### Text block
#####
Google Answers Logo
View Question
 
Q: Linquistics: English language word frequency lists ( Answered 5 out of 5 stars,   1 Comment )
Question  
Subject: Linquistics: English language word frequency lists
Category: Reference, Education and News > Teaching and Research
Asked by: akirsten-ga
List Price: $100.00
Posted: 06 Feb 2005 16:26 PST
Expires: 08 Mar 2005 16:26 PST
Question ID: 470042
What are the 1000 most common words in the English language? (Drawn
from a "Very Large" corpus.) I need an ordered list that includes a
numerical measure for their relative freuency.  For example it is not
enough for me to know that "him" is more common than "dog."  I also
need a quantifiable measure
of how much more common.
Answer  
Subject: Re: Linquistics: English language word frequency lists
Answered By: scriptor-ga on 06 Feb 2005 17:46 PST
Rated:5 out of 5 stars
 
Dear akirsten,

The British National Corpus (BNC) should qualify as a "very large"
corpus. It contains English texts  from a wide range of sources with a
total of 100 million words.

This is a frequency list for the complete BNC [1]:
ftp://ftp.itri.bton.ac.uk/bnc/all.num.o5

The format for the list is: Frequency - Word - Part-of-speech-code
(POS) - Number of files the word occurs in.
For the definitions of the POS codes used, please have a look at this list [2]:
http://www.itri.brighton.ac.uk/~Adam.Kilgarriff/poscodes.html


There is also a lemmatised list of the 6318 words with more than 800
occurrences in the whole 100M-word BNC [3]. It might be interesting
because of the differences to the unlemmatised "raw" frequency list:
ftp://ftp.itri.bton.ac.uk/bnc/lemma.num

The format of the list is: Sort-order - Frequency - Word - Word-Class


For comparison purposes, it might be interesting to also have a look
at the word frequency list for the Brown Corpus of general
non-academic English. This Corpus contains only 1,015,945 words, but
includes American English. Here is a frequency list for the 2000 most
frequent words from the Brown Corpus [4]:
http://www.edict.com.hk/lexiconindex/frequencylists/words2000.htm


I hope that this will be useful for you!
#####
### Directions
a) In one to three sentences, state why the word frequency thread says the British National Corpus should count as a "very large" corpus.
b) Write out everything in the word frequency thread from "For comparison purposes, it" down to "useful for you!", word for word.
The data that come next have no role in this work.

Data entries
#####
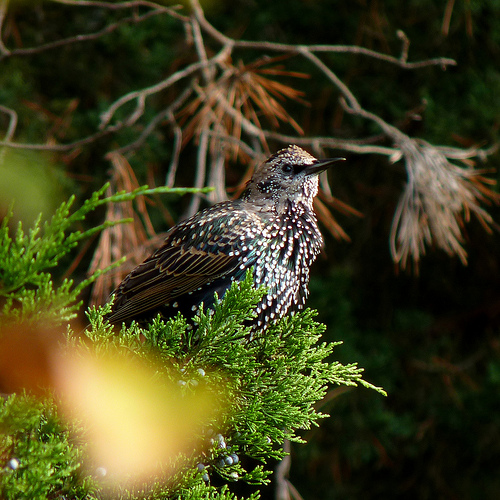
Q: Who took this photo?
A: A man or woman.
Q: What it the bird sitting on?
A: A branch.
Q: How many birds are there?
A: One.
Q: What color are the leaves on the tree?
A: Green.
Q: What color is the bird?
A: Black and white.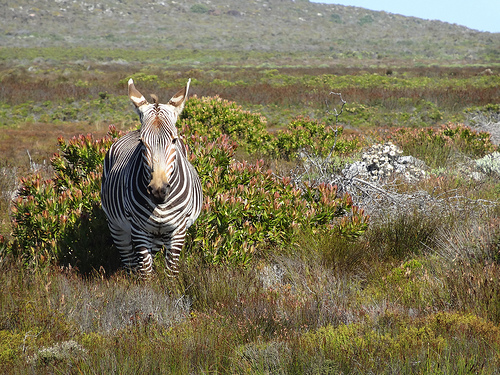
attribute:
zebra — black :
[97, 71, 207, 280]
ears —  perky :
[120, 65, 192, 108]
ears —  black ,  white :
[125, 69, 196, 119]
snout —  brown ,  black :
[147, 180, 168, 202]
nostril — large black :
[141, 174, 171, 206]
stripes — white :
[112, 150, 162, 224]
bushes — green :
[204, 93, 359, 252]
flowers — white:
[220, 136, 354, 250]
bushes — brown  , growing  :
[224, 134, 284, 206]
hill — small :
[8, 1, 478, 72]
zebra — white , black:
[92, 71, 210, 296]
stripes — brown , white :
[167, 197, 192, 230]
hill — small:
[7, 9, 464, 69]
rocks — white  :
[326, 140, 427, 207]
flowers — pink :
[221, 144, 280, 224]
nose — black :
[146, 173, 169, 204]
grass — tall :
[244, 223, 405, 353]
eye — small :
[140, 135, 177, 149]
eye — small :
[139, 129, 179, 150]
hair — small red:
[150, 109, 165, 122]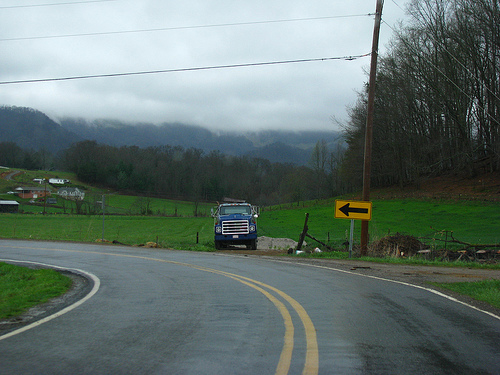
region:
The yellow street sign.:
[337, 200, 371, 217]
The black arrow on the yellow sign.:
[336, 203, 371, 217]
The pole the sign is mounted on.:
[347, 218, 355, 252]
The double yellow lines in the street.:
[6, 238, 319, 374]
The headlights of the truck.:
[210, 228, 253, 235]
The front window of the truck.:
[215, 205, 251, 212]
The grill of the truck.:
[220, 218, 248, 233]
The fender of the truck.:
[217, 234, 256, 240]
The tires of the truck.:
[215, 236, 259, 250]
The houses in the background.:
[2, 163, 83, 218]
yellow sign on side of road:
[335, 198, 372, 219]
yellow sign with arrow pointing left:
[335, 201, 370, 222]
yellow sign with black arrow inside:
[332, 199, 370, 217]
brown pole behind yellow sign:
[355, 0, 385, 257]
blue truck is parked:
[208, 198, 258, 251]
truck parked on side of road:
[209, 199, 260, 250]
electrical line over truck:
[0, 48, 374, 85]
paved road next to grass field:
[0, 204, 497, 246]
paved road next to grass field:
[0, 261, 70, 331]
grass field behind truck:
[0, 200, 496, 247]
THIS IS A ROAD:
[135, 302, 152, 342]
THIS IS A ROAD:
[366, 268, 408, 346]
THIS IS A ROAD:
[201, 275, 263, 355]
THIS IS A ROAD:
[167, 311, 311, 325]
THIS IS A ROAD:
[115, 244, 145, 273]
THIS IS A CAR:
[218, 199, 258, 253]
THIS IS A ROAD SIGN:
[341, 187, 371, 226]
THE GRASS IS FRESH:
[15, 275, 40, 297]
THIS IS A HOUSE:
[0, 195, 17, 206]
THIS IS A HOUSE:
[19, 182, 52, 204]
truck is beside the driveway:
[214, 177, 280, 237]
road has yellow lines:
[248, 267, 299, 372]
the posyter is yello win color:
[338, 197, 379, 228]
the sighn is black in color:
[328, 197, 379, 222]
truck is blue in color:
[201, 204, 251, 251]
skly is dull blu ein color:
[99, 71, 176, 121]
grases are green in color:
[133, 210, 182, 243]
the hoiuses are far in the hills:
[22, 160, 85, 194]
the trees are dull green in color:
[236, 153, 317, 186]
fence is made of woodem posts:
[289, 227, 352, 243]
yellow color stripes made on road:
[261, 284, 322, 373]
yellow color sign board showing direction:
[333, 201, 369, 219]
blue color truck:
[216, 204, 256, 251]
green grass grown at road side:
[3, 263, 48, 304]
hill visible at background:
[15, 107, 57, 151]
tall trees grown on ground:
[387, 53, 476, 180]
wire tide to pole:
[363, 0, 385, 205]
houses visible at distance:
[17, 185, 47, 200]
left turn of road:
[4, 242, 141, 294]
#####
### Results
a) The British National Corpus qualifies as "very large" because it holds English texts drawn from a wide range of sources, totaling 100 million words.

b)
For comparison purposes, it might be interesting to also have a look
at the word frequency list for the Brown Corpus of general
non-academic English. This Corpus contains only 1,015,945 words, but
includes American English. Here is a frequency list for the 2000 most
frequent words from the Brown Corpus [4]:
http://www.edict.com.hk/lexiconindex/frequencylists/words2000.htm


I hope that this will be useful for you!